What I am looking to do is something along these lines (different approaches):

  1. When the music stops, I want to tie an event to play another sound immediately
  2. When a marker is triggered in the music, I want to play another sound immediately
  3. I would also like to know in my application when some of these events happen

The problem is that I haven't been able to find any mechanism to auto-play sound when another sound begins and that I can't find a way to hook up with the events made in the XACT project to C#.

If this can't be done (i.e. XACT/XNA lacks support for these operations), please gather your ideas on how to solve this problem with minimal cross-sound time errors.
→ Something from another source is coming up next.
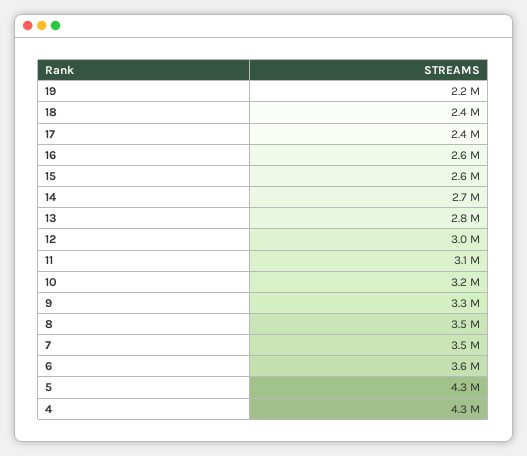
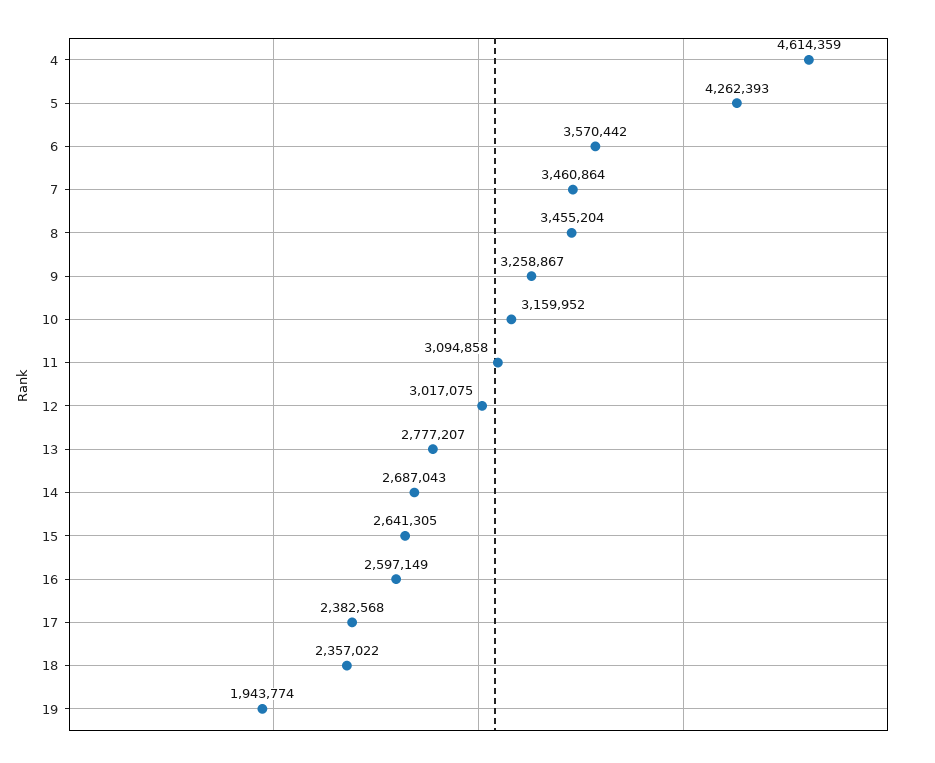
19: 2200000 -> 1943774
4: 4300000 -> 4614359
Preferably I would be able to control as much as possible of this in C# with calls to XNA.

+3  A: 

I think I've solved it now

Here's how I did it.

  1. Select the Cue which you want to change sound after it has been stopped in XACT.
  2. Set Playlist Type to Interactive.
  3. Open Cue Transitions.
  4. Select View by Destination.
  5. Select the Cue in the (stop) node visible in the tree view.
  6. In Transition Properties at the right side of the tree view, for Source and Destination:
    1. Set Source to End of Loop.
    2. Set Destiantion to Beginning.
  7. In Transition Properties at the right side of the tree view, for Transitions:
    1. Set Transition Type to Direct Concurrent Transition.
    2. Set Transitional Sound to the sound you wish to play after the looping sound has completed its loop.

Close the window and test it by playing the Cue. Also test to stop it As Authored to see if the behaviour fulfilles your expectations.


Implementation

In code, Stop the Cue As Authored to get this behaviour. Immediate stops the cue without playing the sound outro. I hope this helps other people who might run into this problem in the future. The question and answer wasn't that much code oriented as I thought initially. Also, this applies for XNA 2.0. I don't know if there will be other options for controlling this kind of behaviour in XNA 3.0+.